Dataset records
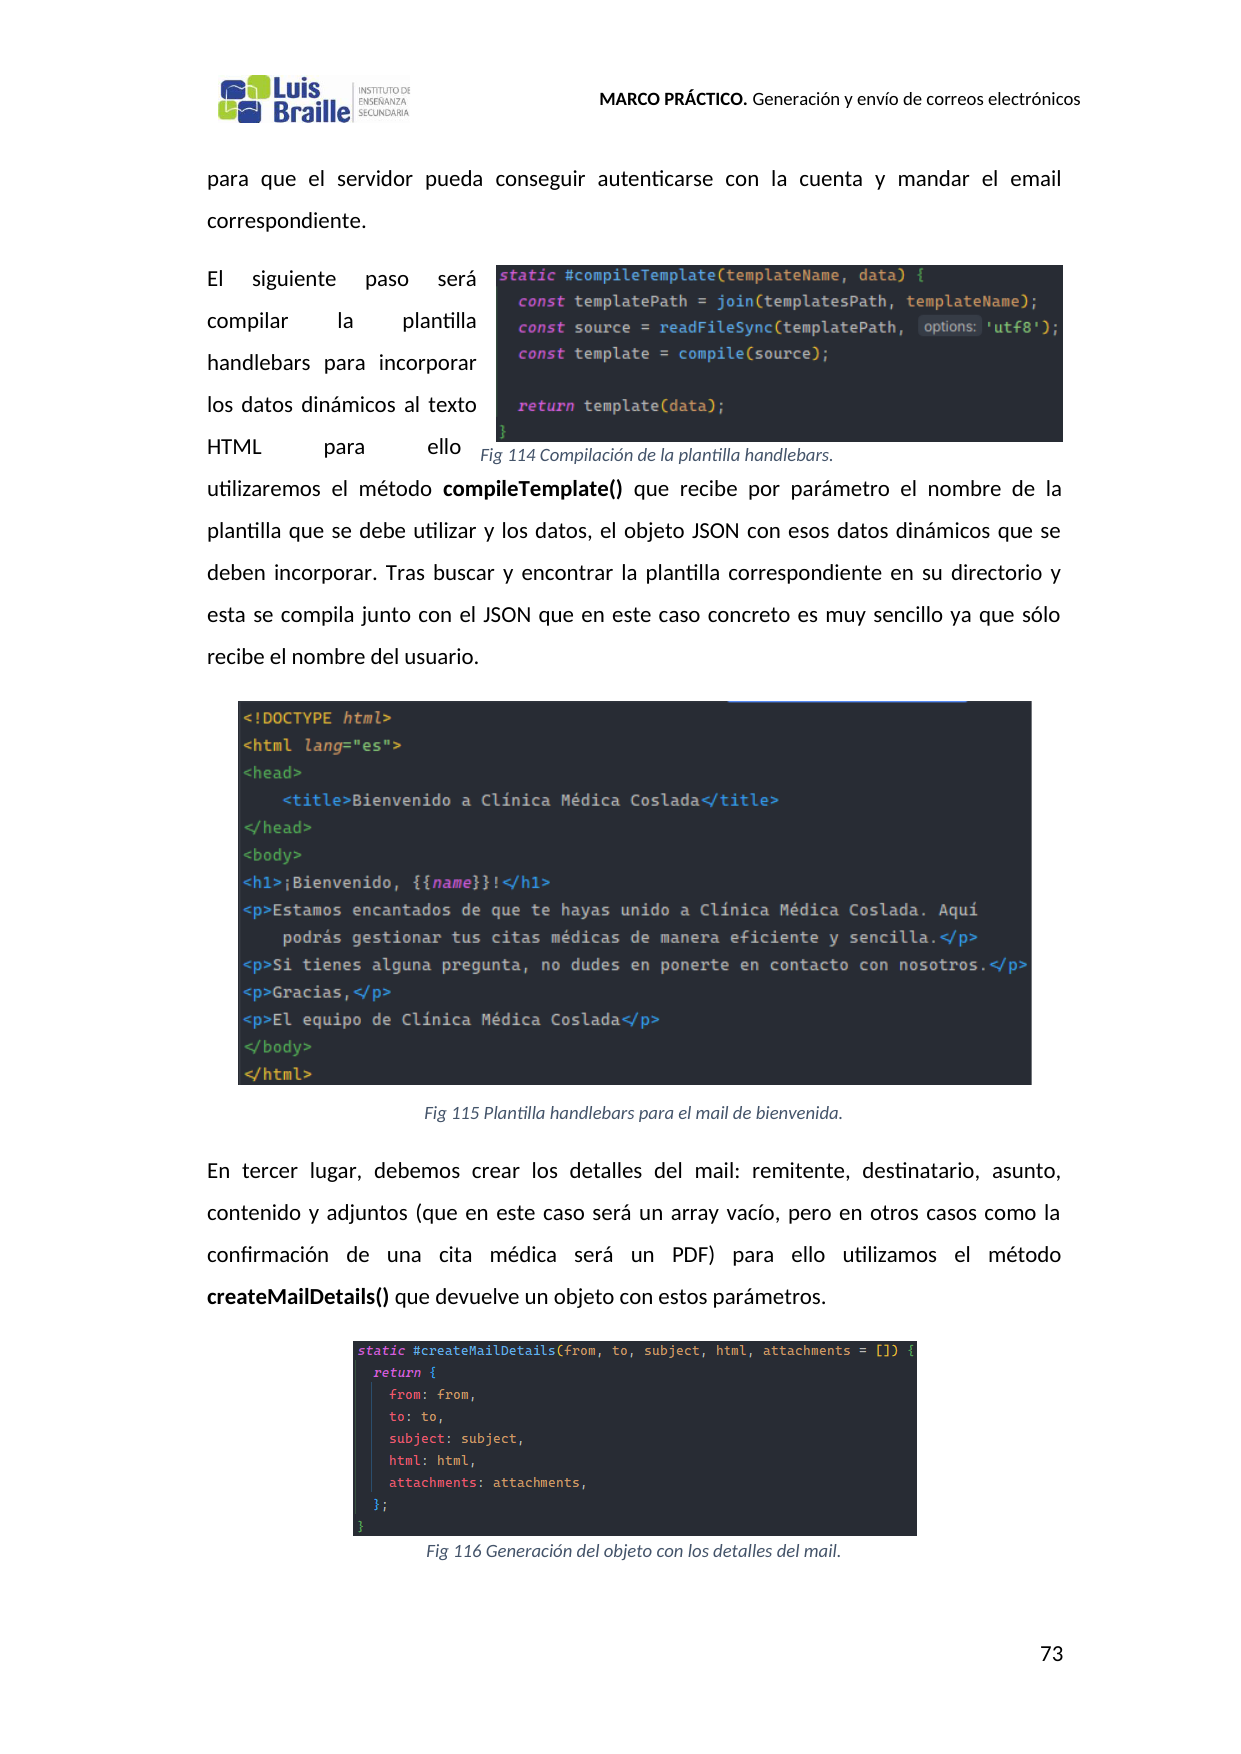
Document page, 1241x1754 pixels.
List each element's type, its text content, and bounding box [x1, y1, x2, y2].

picture [353, 1341, 917, 1536]
text En tercer lugar, debemos crear los detalles del mail: remitente, destinatario, asunto, contenido y adjuntos (que en este caso será un array vacío, pero en otros casos como la confirmación de una cita médica será un PDF) para ello utilizamos el método createMailDetails() que devuelve un objeto con estos parámetros. [207, 1157, 1063, 1311]
text Fig 115 Plantilla handlebars para el mail de bienvenida. [207, 1101, 1063, 1124]
text El siguiente paso será compilar la plantilla handlebars para incorporar los datos dinámicos al texto HTML para ello utilizaremos el método compileTemplate() que recibe por parámetro el nombre de la plantilla que se debe utilizar y los datos, el objeto JSON con esos datos dinámicos que se deben incorporar. Tras buscar y encontrar la plantilla correspondiente en su directorio y esta se compila junto con el JSON que en este caso concreto es muy sencillo ya que sólo recibe el nombre del usuario. [207, 264, 1063, 670]
text El método sendWelcomeEmail() será el encargado de controlar qué se debe hacer y en qué orden, en primer lugar hay que crear un transportador es decir, un objeto de configuración donde se define el servicio a utilizar y valores como los parámetros de usuario y contraseña para que el servidor pueda conseguir autenticarse con la cuenta y mandar el email correspondiente. [207, 164, 1063, 234]
picture [496, 265, 1063, 442]
picture [238, 701, 1032, 1085]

- **DIRECTIONS**
Your answer should be each line from the entries that includes the string "parámetros".

- **SOLUTION FOR THIS TASK**
text En tercer lugar, debemos crear los detalles del mail: remitente, destinatario, asunto, contenido y adjuntos (que en este caso será un array vacío, pero en otros casos como la confirmación de una cita médica será un PDF) para ello utilizamos el método createMailDetails() que devuelve un objeto con estos parámetros. [207, 1157, 1063, 1311]
text El método sendWelcomeEmail() será el encargado de controlar qué se debe hacer y en qué orden, en primer lugar hay que crear un transportador es decir, un objeto de configuración donde se define el servicio a utilizar y valores como los parámetros de usuario y contraseña para que el servidor pueda conseguir autenticarse con la cuenta y mandar el email correspondiente. [207, 164, 1063, 234]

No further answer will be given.